Figure 2.

HIV effects on dendritic cell (DC) activation in the absence or presence of natural killer (NK) cells. DCs were exposed to 1 μg/ml F-HIV, complement-opsonized HIV complement- and antibody opsonized HIV (CI-HIV), CI-HIV, or mock treated either in DC single culture, or in a cross talk culture consisting of NK cells and DCs from the same donor at a 1:1 ratio for 24 h. The experiment was replicated three times using cells derived from three different donors. (A) RNAseq was performed on the DCs from the single culture or DCs isolated from the NK–DC cross talk, and the genes that were significantly differentially expressed were analyzed using IPA (Qiagen) to determine the most affected upstream regulators. (B) The top upstream regulators were divided into functional groups, and a 3D scatterplot was used to visualize clustering. (C) A heatmap was generated for genes that were significantly differentially expressed in at least one condition and that were defined by IPA to be involved in DC maturation.

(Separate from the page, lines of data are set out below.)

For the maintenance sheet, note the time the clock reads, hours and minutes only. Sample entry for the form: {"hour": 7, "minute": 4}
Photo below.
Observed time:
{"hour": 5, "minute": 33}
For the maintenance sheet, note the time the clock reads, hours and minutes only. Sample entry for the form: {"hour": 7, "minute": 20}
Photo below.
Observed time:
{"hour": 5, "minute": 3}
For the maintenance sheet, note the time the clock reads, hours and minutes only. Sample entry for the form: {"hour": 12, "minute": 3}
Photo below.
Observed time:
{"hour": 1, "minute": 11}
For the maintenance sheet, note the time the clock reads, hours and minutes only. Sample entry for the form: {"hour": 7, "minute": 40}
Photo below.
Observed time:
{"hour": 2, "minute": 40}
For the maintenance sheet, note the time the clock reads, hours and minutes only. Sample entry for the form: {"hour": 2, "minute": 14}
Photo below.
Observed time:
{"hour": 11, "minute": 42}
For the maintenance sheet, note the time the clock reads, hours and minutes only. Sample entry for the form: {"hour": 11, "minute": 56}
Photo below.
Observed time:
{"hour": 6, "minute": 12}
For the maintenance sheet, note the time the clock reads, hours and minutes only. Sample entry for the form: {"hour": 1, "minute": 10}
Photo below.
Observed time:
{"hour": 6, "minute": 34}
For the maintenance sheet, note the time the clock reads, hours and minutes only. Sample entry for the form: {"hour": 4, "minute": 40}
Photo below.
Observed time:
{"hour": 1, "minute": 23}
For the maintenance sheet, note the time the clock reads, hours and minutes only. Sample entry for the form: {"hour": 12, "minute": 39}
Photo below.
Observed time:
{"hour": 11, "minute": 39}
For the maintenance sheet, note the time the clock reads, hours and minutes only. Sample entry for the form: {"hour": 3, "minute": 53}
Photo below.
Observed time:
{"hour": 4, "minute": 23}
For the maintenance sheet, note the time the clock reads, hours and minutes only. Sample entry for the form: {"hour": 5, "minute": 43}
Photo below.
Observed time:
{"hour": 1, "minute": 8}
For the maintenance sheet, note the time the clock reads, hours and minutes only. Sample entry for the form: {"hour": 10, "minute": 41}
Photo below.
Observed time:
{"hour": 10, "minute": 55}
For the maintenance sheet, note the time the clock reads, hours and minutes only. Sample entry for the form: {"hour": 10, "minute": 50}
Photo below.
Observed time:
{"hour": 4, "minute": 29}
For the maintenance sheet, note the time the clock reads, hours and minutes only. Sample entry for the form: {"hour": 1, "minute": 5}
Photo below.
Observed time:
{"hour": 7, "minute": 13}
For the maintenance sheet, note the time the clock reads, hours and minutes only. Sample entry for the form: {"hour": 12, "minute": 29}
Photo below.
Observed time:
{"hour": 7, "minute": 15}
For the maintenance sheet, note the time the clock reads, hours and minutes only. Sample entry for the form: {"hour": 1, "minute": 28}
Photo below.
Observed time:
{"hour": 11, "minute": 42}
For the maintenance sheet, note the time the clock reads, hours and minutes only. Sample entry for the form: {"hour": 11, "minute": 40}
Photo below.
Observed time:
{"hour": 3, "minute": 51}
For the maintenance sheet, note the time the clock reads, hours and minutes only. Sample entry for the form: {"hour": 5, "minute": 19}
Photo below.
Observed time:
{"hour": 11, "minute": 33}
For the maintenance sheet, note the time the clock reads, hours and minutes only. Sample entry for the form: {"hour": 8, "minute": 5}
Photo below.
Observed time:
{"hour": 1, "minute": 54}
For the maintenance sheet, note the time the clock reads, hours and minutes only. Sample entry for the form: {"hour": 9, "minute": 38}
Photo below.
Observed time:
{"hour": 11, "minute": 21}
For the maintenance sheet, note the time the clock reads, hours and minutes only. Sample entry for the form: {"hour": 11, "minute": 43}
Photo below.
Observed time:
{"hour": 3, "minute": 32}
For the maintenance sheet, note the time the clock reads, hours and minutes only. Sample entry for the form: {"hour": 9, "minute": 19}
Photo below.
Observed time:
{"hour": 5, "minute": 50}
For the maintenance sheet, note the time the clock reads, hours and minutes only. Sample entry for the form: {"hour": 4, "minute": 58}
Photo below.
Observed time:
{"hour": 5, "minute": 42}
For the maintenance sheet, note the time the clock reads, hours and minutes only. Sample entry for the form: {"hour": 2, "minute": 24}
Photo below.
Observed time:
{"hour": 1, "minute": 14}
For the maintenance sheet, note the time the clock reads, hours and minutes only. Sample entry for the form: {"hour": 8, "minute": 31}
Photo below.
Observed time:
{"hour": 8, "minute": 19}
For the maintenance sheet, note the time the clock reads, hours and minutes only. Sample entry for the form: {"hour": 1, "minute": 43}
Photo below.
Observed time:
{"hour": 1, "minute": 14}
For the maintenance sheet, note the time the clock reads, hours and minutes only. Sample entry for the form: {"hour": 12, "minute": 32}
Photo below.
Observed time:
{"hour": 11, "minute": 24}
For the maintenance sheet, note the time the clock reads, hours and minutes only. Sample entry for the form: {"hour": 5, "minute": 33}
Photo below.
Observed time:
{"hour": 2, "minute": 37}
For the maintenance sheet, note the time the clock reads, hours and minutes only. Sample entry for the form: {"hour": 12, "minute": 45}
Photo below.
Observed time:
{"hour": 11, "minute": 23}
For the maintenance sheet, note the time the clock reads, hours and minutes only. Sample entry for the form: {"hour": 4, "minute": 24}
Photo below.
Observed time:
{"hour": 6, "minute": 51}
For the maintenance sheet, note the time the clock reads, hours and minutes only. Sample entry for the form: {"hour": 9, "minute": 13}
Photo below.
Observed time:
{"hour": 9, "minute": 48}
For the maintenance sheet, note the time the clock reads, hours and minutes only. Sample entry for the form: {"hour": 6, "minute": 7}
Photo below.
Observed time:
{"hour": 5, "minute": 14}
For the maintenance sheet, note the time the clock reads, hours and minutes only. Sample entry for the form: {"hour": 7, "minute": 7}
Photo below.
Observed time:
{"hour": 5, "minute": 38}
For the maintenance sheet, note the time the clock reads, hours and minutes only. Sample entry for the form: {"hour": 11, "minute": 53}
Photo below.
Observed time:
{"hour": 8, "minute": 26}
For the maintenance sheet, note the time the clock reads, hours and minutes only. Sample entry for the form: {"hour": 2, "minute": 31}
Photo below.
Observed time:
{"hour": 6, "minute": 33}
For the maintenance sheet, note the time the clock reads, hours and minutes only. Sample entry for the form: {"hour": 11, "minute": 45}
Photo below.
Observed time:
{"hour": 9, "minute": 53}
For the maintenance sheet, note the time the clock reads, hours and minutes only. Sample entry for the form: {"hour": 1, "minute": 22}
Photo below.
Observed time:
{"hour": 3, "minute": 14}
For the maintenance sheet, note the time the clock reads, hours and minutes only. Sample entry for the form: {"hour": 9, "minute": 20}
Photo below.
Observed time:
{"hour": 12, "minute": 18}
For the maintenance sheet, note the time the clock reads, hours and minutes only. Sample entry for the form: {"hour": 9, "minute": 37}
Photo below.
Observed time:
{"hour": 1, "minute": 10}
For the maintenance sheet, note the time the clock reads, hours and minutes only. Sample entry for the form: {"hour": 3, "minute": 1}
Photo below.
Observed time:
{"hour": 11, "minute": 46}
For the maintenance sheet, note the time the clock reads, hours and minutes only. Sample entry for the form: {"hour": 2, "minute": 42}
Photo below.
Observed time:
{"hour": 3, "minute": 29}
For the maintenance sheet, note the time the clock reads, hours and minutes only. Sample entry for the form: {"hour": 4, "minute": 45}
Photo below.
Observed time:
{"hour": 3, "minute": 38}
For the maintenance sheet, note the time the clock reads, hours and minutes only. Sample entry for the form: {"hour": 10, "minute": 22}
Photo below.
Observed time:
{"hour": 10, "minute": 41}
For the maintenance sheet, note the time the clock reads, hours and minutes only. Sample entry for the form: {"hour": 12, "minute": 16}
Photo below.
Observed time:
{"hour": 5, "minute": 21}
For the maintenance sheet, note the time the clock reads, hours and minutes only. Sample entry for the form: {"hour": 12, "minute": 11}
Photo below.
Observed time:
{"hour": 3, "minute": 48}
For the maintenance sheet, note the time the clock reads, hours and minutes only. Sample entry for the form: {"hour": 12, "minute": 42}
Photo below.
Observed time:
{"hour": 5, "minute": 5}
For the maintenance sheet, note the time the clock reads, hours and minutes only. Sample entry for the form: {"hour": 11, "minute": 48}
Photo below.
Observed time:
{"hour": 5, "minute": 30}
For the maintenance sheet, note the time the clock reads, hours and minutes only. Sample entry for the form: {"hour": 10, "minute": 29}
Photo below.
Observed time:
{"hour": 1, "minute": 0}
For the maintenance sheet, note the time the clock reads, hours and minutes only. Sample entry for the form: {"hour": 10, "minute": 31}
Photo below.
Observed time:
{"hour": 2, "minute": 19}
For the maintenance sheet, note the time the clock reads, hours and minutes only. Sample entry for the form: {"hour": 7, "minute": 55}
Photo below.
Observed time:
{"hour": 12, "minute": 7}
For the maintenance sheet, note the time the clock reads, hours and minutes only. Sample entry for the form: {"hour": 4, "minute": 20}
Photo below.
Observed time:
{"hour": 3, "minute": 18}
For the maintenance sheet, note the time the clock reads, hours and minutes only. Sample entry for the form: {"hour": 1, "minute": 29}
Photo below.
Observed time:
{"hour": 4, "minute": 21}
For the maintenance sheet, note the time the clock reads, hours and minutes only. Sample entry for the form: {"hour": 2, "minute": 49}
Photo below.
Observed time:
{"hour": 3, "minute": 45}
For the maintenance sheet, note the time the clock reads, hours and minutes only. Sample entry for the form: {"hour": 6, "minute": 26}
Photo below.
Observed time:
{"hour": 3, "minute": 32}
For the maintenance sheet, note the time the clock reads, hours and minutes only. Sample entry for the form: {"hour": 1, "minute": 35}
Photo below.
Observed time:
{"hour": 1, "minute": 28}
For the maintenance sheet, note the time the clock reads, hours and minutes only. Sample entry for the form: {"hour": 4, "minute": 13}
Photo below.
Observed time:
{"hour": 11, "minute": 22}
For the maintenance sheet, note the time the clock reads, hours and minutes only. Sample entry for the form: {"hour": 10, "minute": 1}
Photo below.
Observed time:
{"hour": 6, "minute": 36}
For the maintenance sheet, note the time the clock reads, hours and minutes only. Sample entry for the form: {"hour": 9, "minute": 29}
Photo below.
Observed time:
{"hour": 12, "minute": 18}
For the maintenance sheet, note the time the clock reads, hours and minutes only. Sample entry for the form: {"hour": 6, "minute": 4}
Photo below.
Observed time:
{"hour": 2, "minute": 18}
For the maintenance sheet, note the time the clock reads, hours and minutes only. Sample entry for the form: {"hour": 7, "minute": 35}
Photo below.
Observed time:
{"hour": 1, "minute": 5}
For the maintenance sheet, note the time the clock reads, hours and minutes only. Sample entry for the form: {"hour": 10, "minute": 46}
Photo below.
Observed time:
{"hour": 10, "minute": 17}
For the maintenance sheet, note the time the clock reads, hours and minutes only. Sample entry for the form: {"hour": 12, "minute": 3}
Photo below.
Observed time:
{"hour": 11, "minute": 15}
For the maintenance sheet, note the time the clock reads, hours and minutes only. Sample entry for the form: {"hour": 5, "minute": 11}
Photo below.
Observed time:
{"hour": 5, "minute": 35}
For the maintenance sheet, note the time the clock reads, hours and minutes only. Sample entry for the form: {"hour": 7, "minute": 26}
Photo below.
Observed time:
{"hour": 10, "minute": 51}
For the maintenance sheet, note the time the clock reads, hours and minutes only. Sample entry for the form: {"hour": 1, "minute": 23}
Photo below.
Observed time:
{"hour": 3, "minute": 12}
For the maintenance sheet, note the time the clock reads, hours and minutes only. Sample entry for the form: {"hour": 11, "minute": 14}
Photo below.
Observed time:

The heatmap shows fold change in the virus exposed cross talk samples compared to the mock treated cross talk samples. (D) The protein expression of surface activation markers on the DCs from the cross talk cultures was assessed using flow cytometry, and the values normalized to the expression in the mock-treated cross talk culture. One-way ANOVA followed by a Bonferroni posttest was used to test for statistically significant differences in protein expression. Boxplots show mean ± SEM (*p < 0.05).